Kagame a une fixation hégémonique géopolitique pathologique sur l’Est de la RDC qui lui sert de cave minière pour exporter à moindre coûts (suppression des barrières douanières) les produits tirés de la contrebande minière en RDC et rentabiliser davantage ses profits économiques. En effet, l’exploitation des richesses minières à l’Est de la RDC est cruciale pour l’équilibre budgétaire de l’État rwandais, ainsi que pour l’enrichissement personnel de son élite politico-militaire. Lors de toutes les guerres directes ou par procuration menées par le Rwanda en RDC à partir de 1996-1997, plusieurs auteurs ont démontré, au-delà des motivations sécuritaires, que leur mobile primordial était géoéconomique.

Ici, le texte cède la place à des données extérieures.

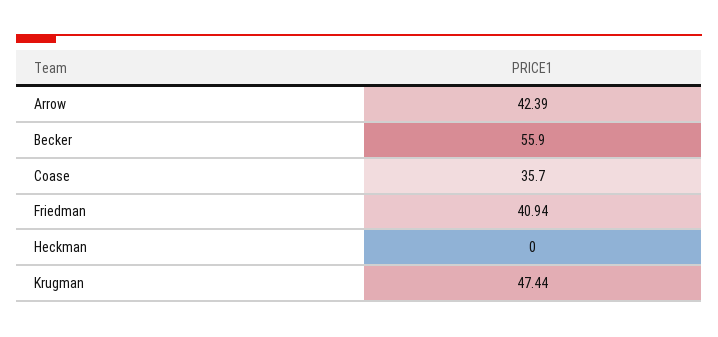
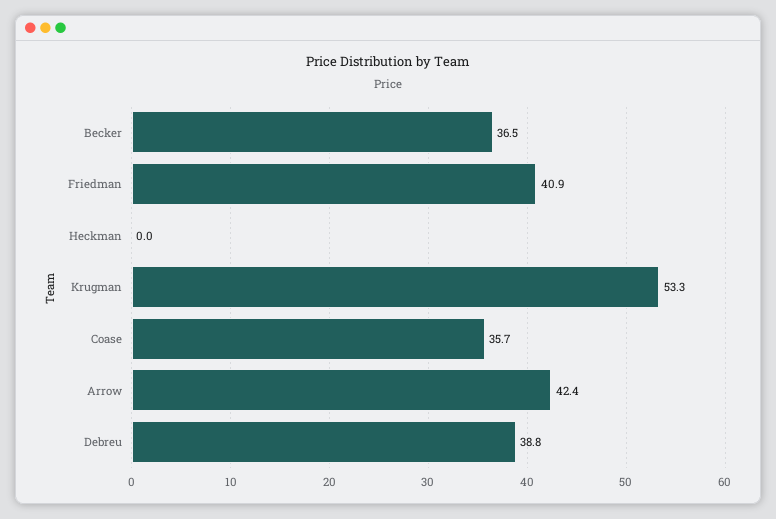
Becker: 55.9 -> 36.5
Krugman: 47.44 -> 53.3
Debreu: none -> 38.8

L’autre motivation géostratégique du Rwanda est de réinvestir l’espace oriental de la RDC où son influence ne cessait de diminuer. En réalité, la perte d’influence du Rwanda en RDC a commencé progressivement en 1998. C’est depuis cette année que, malgré les différentes rébellions qu’il a soutenues en RDC, le Rwanda perd du terrain. En effet, avec l’AFDL, le Rwanda contrôlait toute la RDC. James Kabarebe, l’actuel Conseiller militaire de Kagame et ancien ministre de la Défense du Rwanda, fut d’ailleurs chef d’état-major général des forces armées congolaises, les FAC. La création du RCD a permis au Rwanda d’occuper les deux Kivu, le Maniema, une partie de la Province Orientale et du Katanga, soit un tiers du territoire congolais. On peut constater que cet espace a rétréci. Entre 2006 et 2009, le CNDP s’est contenté de Rutshuru et de Masisi. Par ailleurs, avant d’être chassé de la RDC, le M23 n’a régné que sur la moitié du territoire que le CNDP contrôlait. Depuis la défaite du M23, le Rwanda a vu son influence militaire territoriale, malgré des éléments infiltrés dans l’armée et dont plusieurs sont morts ou ont vieilli, se réduire drastiquement. Ainsi, les massacres de Beni et les opérations en cours sont des moyens pour renforcer la présence militaire rwandaise et investir les territoires riches en terres arables et en ressources minières.